*** Block opens ***

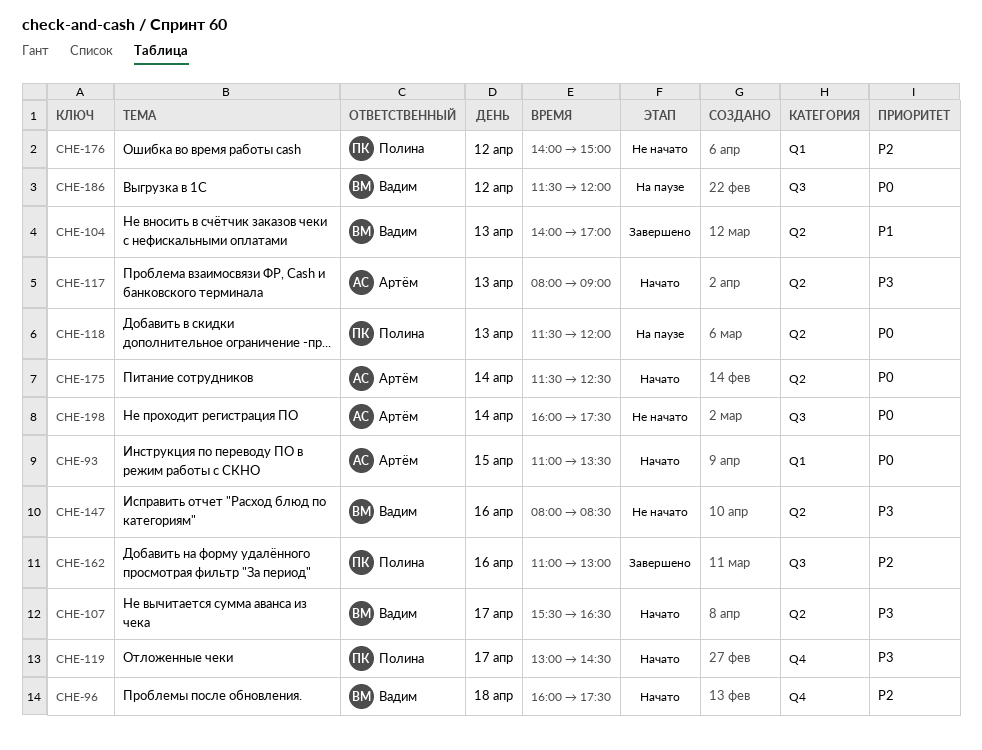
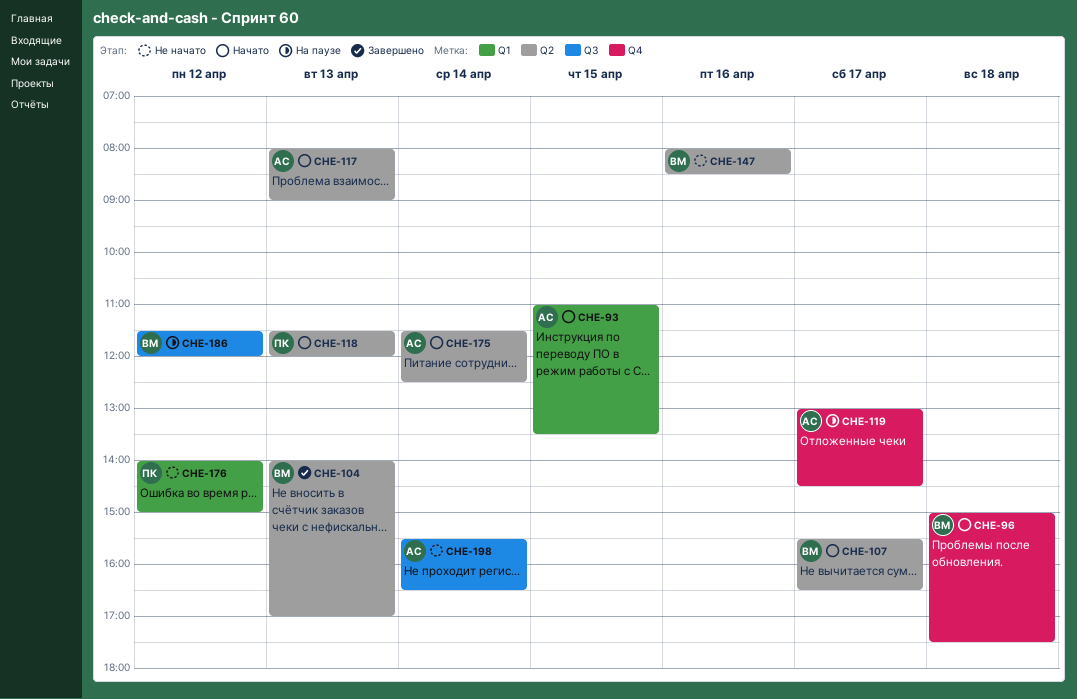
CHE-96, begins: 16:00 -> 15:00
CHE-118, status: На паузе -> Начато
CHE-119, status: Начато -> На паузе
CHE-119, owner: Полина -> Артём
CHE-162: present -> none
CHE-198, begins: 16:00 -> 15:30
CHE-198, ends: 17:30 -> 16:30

*** Block closes ***

[DIRECTIVE]: Copy out only the lines from the one containing "CHE-118, status: На паузе -> Начато" down to the last line of the material, keeping both ends.

[ANSWER TO THE PROBLEM]:
CHE-118, status: На паузе -> Начато
CHE-119, status: Начато -> На паузе
CHE-119, owner: Полина -> Артём
CHE-162: present -> none
CHE-198, begins: 16:00 -> 15:30
CHE-198, ends: 17:30 -> 16:30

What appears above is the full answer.